*** RECORDS SHOWN Section Begins ***
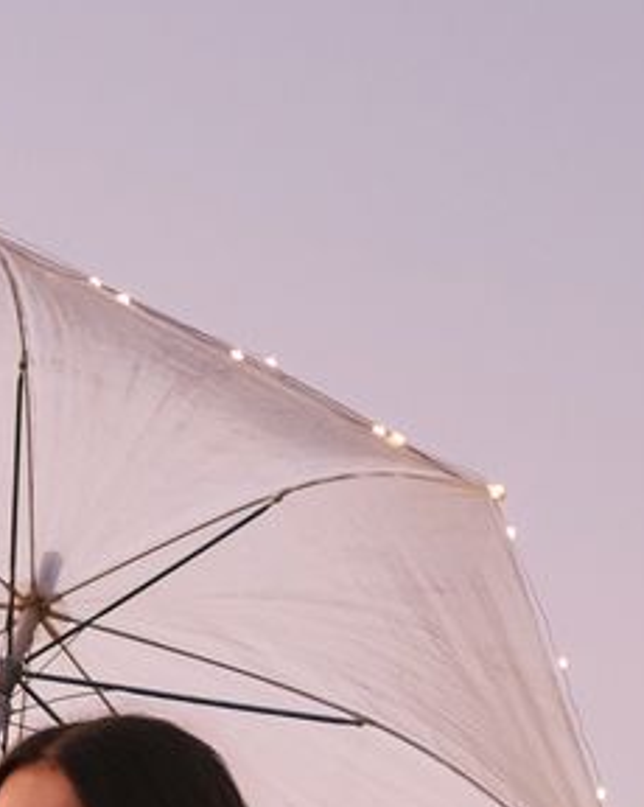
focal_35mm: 294
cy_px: 1600
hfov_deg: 5.2
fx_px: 7012
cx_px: -277
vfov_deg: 6.4
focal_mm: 50
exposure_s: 1/160
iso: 1250
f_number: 2.5
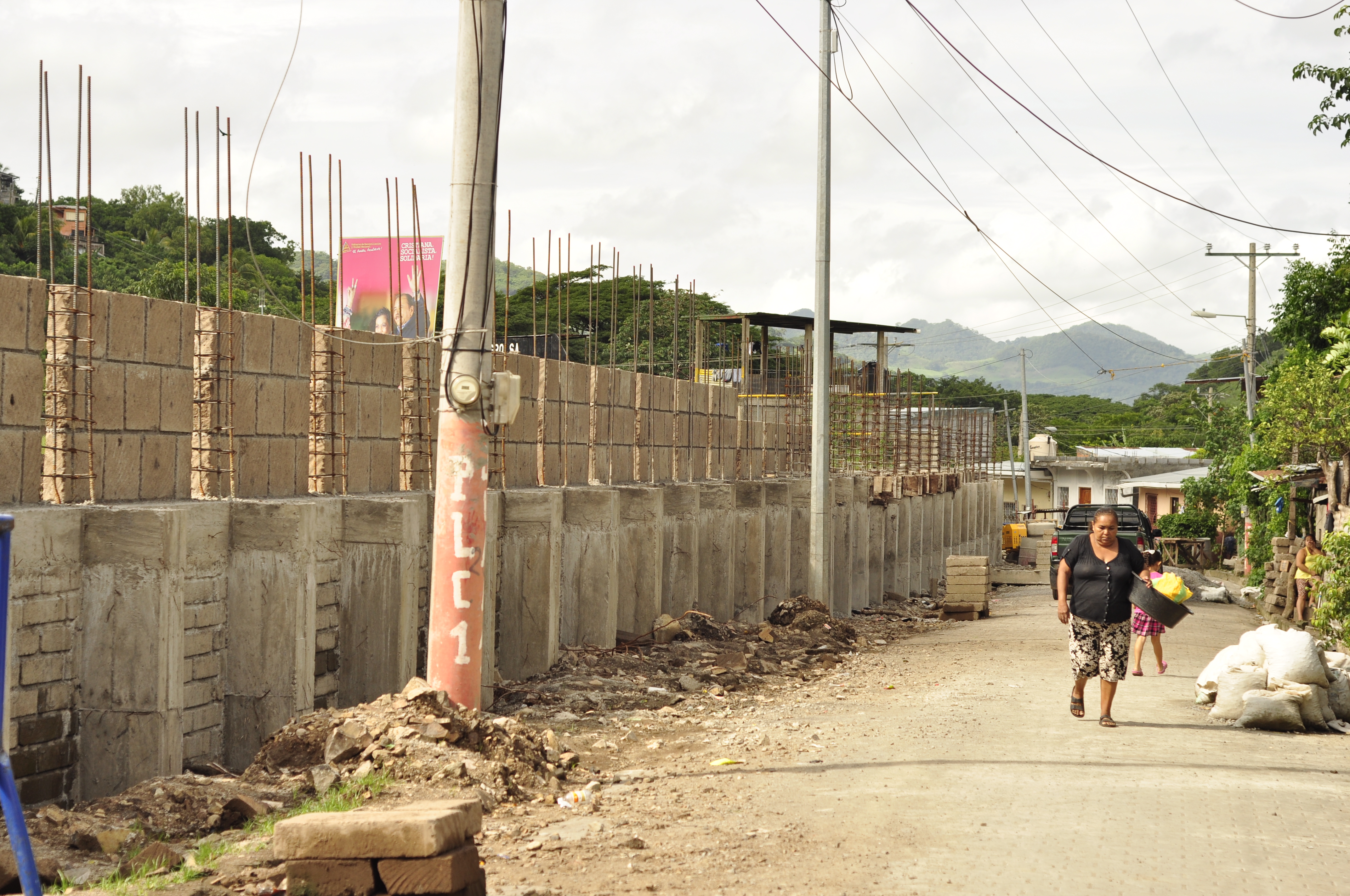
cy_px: 448
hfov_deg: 27.0
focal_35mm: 75
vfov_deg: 18.1
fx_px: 2809
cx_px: 675
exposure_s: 1/800
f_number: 4.5
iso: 200
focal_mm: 50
*** RECORDS SHOWN Section Ends ***
▶ **ACTIVITY**: The answer must be an exact copy of the lines from the one containing "fx_px: 7012" through the last line of the records, and nothing else. Pictures do not belong in it.

▶ **RESULT FOR THIS TASK**:
fx_px: 7012
cx_px: -277
vfov_deg: 6.4
focal_mm: 50
exposure_s: 1/160
iso: 1250
f_number: 2.5
cy_px: 448
hfov_deg: 27.0
focal_35mm: 75
vfov_deg: 18.1
fx_px: 2809
cx_px: 675
exposure_s: 1/800
f_number: 4.5
iso: 200
focal_mm: 50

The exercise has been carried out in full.